Task to carry out -
Give back the entries exactly, ending with the "34: (357, 971)" line.

Recorded data -
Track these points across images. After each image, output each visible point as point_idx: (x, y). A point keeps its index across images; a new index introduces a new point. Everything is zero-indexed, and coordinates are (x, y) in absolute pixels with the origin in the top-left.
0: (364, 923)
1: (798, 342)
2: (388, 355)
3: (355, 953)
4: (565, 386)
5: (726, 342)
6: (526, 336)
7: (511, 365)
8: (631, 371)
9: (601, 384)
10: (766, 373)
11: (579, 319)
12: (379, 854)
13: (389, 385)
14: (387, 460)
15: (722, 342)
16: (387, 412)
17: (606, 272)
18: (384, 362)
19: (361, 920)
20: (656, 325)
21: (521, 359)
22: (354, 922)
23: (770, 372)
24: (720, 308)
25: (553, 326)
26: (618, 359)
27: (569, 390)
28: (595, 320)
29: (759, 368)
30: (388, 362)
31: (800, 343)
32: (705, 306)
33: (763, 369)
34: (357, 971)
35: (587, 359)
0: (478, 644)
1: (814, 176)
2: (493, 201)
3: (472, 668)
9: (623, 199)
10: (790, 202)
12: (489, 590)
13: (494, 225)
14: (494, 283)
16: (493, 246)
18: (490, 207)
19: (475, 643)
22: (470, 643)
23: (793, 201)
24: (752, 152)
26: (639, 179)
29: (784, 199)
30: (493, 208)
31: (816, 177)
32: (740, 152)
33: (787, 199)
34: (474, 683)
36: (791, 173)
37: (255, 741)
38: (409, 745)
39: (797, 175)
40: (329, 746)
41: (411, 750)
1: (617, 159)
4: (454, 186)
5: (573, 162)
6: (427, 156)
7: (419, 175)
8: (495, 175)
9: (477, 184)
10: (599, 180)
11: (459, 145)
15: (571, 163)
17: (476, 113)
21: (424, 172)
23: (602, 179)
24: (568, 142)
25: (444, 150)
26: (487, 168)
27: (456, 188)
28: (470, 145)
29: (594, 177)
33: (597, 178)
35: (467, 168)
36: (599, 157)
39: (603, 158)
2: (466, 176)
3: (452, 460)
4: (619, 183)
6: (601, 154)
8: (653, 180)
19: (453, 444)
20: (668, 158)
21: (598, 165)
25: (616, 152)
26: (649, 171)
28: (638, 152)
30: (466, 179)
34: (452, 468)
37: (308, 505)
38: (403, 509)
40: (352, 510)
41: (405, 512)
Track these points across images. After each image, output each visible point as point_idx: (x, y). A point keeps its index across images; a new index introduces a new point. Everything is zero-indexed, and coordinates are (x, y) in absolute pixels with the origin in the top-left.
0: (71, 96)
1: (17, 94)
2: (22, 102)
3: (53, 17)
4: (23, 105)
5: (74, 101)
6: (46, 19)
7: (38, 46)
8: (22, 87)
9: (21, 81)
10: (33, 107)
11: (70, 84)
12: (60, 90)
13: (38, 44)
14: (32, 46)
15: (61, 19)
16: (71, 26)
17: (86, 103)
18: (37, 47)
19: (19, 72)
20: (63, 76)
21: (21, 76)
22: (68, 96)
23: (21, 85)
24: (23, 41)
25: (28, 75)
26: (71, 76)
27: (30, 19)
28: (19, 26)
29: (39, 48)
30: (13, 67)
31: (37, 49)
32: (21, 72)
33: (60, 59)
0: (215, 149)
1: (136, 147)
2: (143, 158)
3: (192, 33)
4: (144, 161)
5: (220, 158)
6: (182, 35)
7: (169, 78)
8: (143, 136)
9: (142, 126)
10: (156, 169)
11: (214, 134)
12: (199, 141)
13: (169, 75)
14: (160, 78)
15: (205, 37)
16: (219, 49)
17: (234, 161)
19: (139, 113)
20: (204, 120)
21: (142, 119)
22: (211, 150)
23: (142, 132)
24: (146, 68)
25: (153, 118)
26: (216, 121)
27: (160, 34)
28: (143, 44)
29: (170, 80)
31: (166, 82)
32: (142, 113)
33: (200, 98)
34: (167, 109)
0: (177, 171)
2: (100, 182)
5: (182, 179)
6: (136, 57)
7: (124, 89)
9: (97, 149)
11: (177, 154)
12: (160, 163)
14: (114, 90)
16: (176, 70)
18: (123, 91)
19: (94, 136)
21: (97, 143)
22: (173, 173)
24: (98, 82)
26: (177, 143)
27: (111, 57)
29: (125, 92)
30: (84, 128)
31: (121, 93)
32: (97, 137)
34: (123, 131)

Exercise answer -
Track these points across images. After each image, output each visible point as point_idx: (x, y). A point keeps its index across images; a new index introduces a new point. Everything is zero-indexed, and coordinates are (x, y) in absolute pixels with the origin in the top-left.
0: (364, 923)
1: (798, 342)
2: (388, 355)
3: (355, 953)
4: (565, 386)
5: (726, 342)
6: (526, 336)
7: (511, 365)
8: (631, 371)
9: (601, 384)
10: (766, 373)
11: (579, 319)
12: (379, 854)
13: (389, 385)
14: (387, 460)
15: (722, 342)
16: (387, 412)
17: (606, 272)
18: (384, 362)
19: (361, 920)
20: (656, 325)
21: (521, 359)
22: (354, 922)
23: (770, 372)
24: (720, 308)
25: (553, 326)
26: (618, 359)
27: (569, 390)
28: (595, 320)
29: (759, 368)
30: (388, 362)
31: (800, 343)
32: (705, 306)
33: (763, 369)
34: (357, 971)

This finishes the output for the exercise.